We do know that this is true, I would say, and it’s true because these platforms are engineered by people, and that these biases exist in people is very well documented. There are very well-documented cases of these biases popping up in some of the filter technology. 

For instance, filters that are literally called “beauty filters” will automatically give somebody a smaller nose, slightly lighten and brighten their skin, and widen their eyes. These are all beauty preferences that are passed down from systems of patriarchy, white supremacy, colonialism, and capitalism that end up in our lives, in our systems, in our corporations, and in our engineers and the filters that they create. 

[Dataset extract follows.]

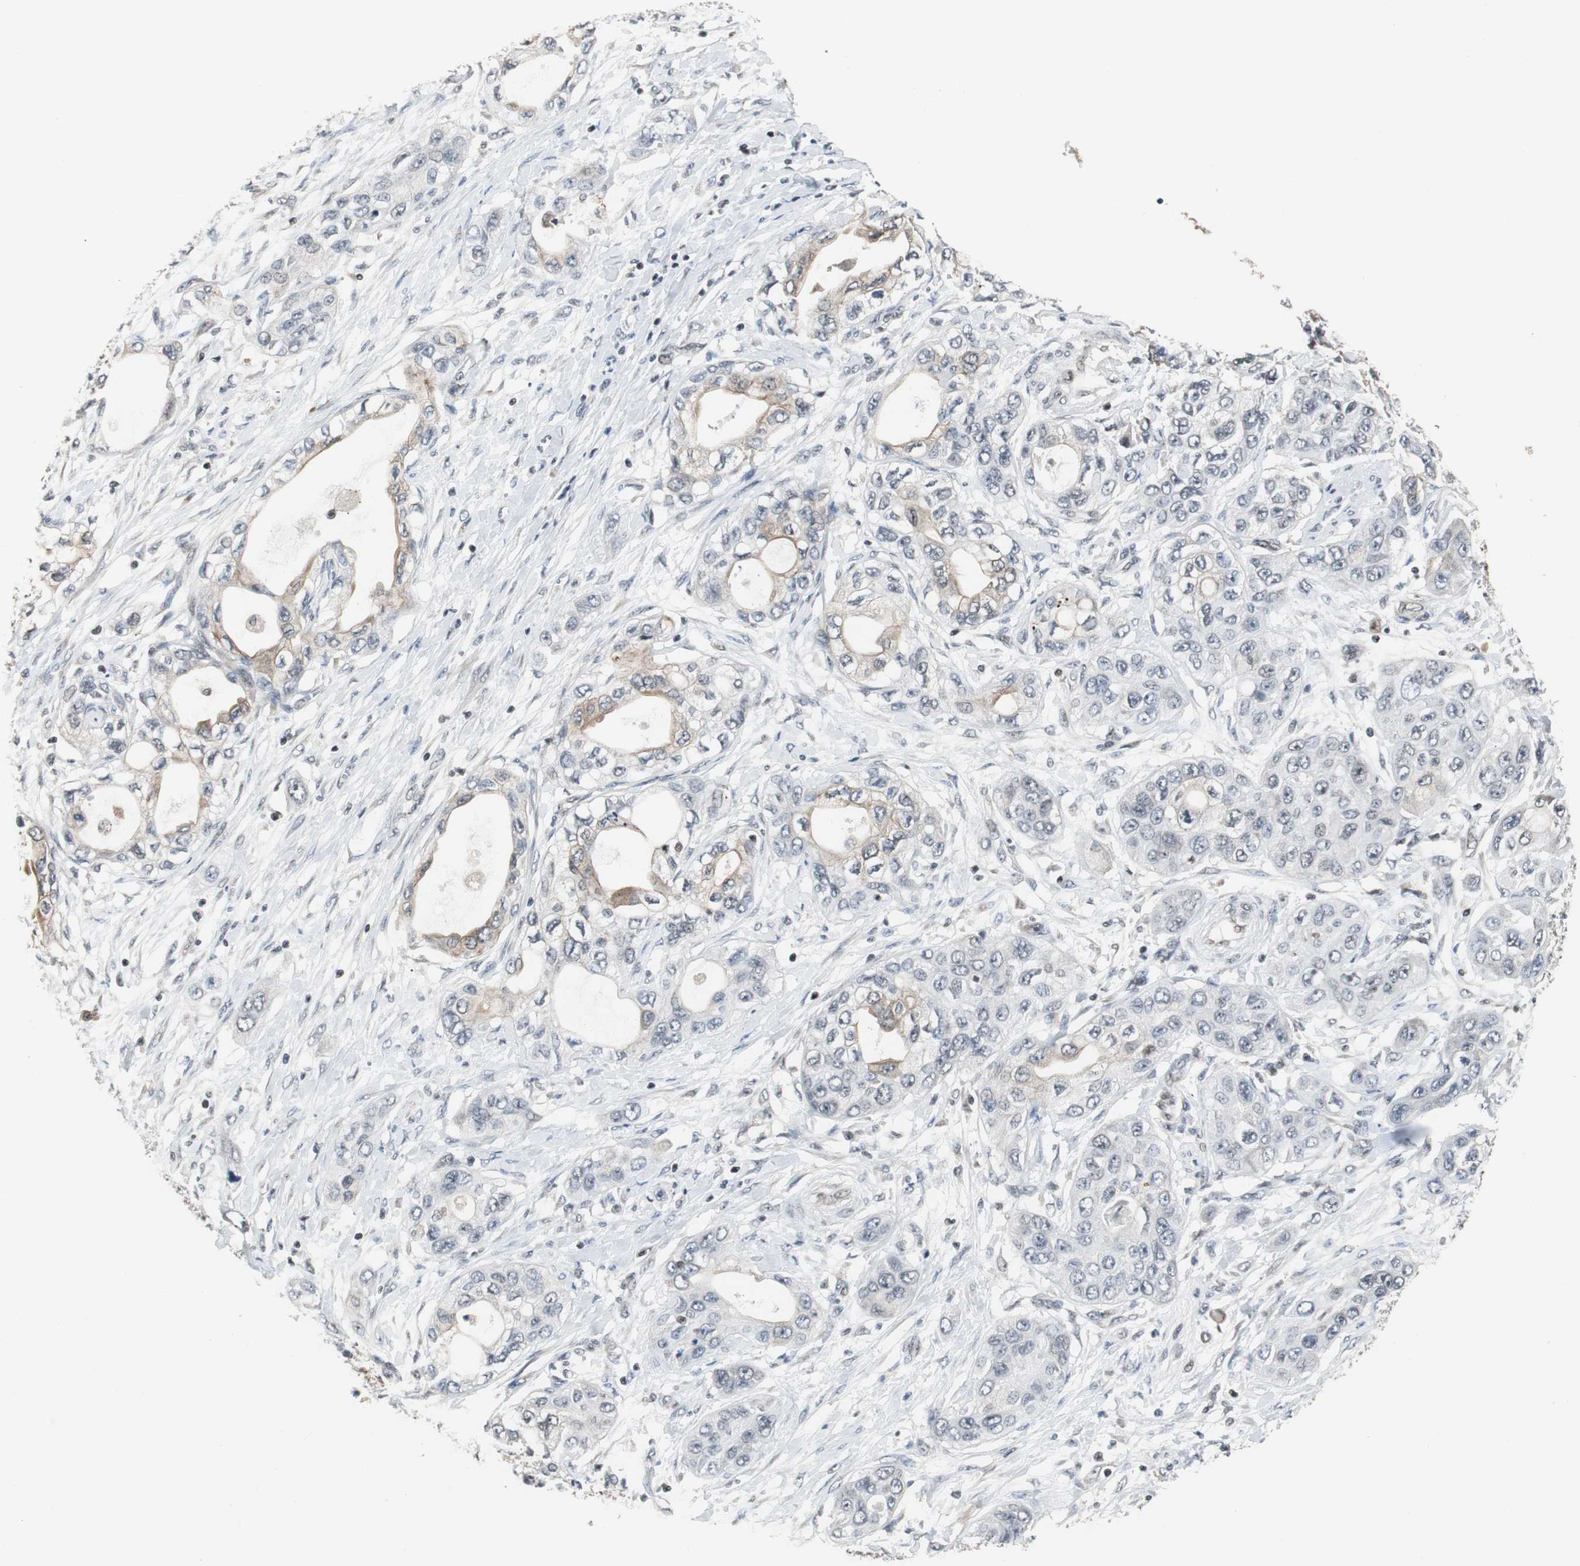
{"staining": {"intensity": "weak", "quantity": "<25%", "location": "cytoplasmic/membranous"}, "tissue": "pancreatic cancer", "cell_type": "Tumor cells", "image_type": "cancer", "snomed": [{"axis": "morphology", "description": "Adenocarcinoma, NOS"}, {"axis": "topography", "description": "Pancreas"}], "caption": "A micrograph of pancreatic adenocarcinoma stained for a protein reveals no brown staining in tumor cells.", "gene": "TERF2IP", "patient": {"sex": "female", "age": 70}}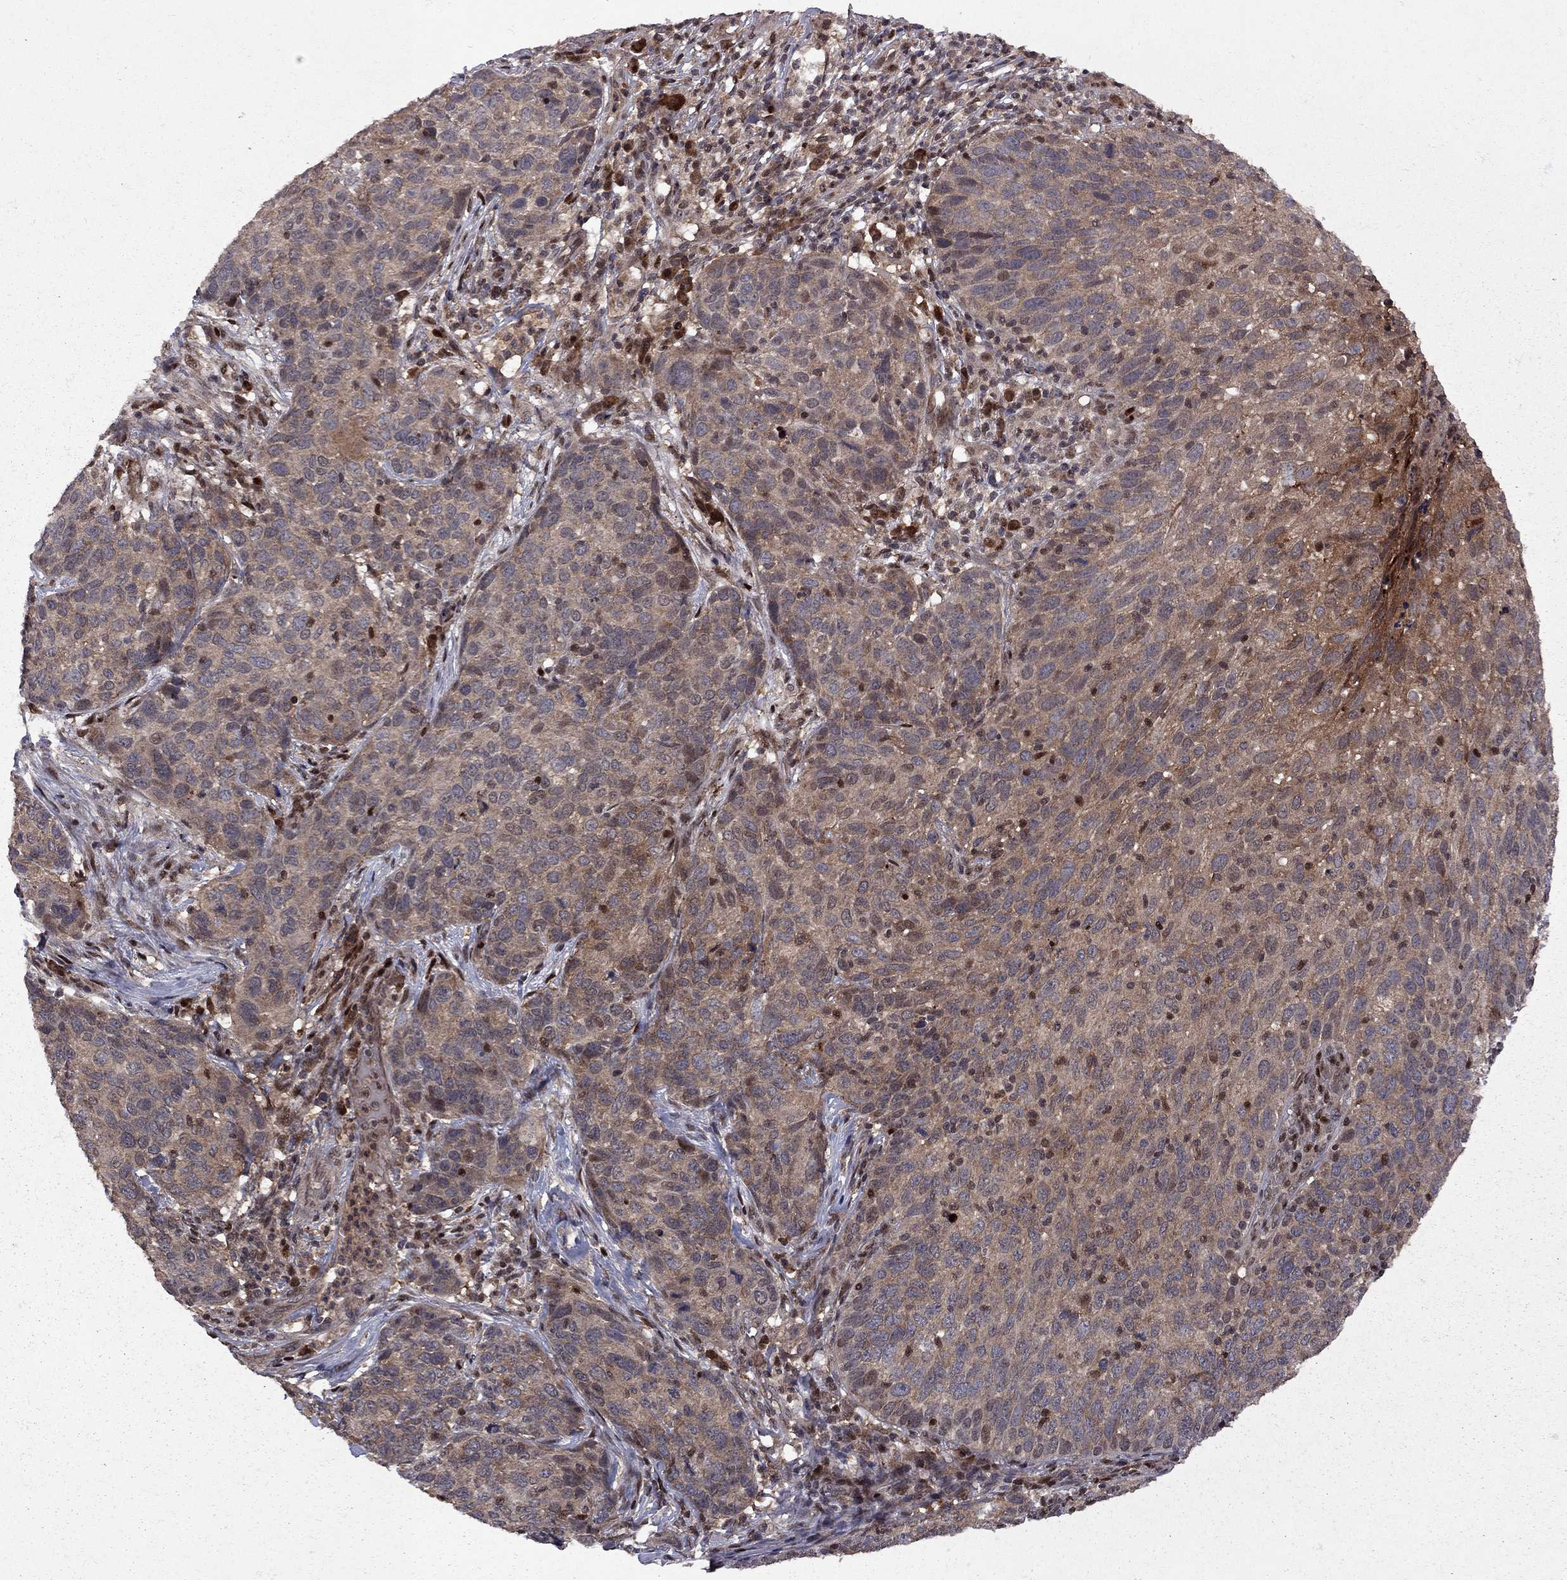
{"staining": {"intensity": "moderate", "quantity": "25%-75%", "location": "cytoplasmic/membranous"}, "tissue": "skin cancer", "cell_type": "Tumor cells", "image_type": "cancer", "snomed": [{"axis": "morphology", "description": "Squamous cell carcinoma, NOS"}, {"axis": "topography", "description": "Skin"}], "caption": "Protein expression analysis of human skin cancer reveals moderate cytoplasmic/membranous expression in approximately 25%-75% of tumor cells. (brown staining indicates protein expression, while blue staining denotes nuclei).", "gene": "IPP", "patient": {"sex": "male", "age": 92}}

These issues are often talked about in the context of women and teen girls being insecure about their bodies rather than framed as untested, mass-deployed, sophisticated consumer-facing augmented-reality tech. Have you seen that dynamic play out?

Issues [that affect] teen girls have culturally, historically, been swept under the rug and dismissed. Things like beauty are seen as frivolous interests. And if they’re dismissed, we end up not getting enough studies, enough data about the harms of beauty culture, when in reality there are these huge and harmful cultural implications.

It recently came out that period products have never been scientifically tested using blood, and periods have been around since the beginning of time. If periods, which have affected teen girls and women for literal millennia, are understudied, it does not surprise me that this relatively new phenomenon of beauty filters and beauty standards affecting the mental health of teen girls does not have a robust set of data yet.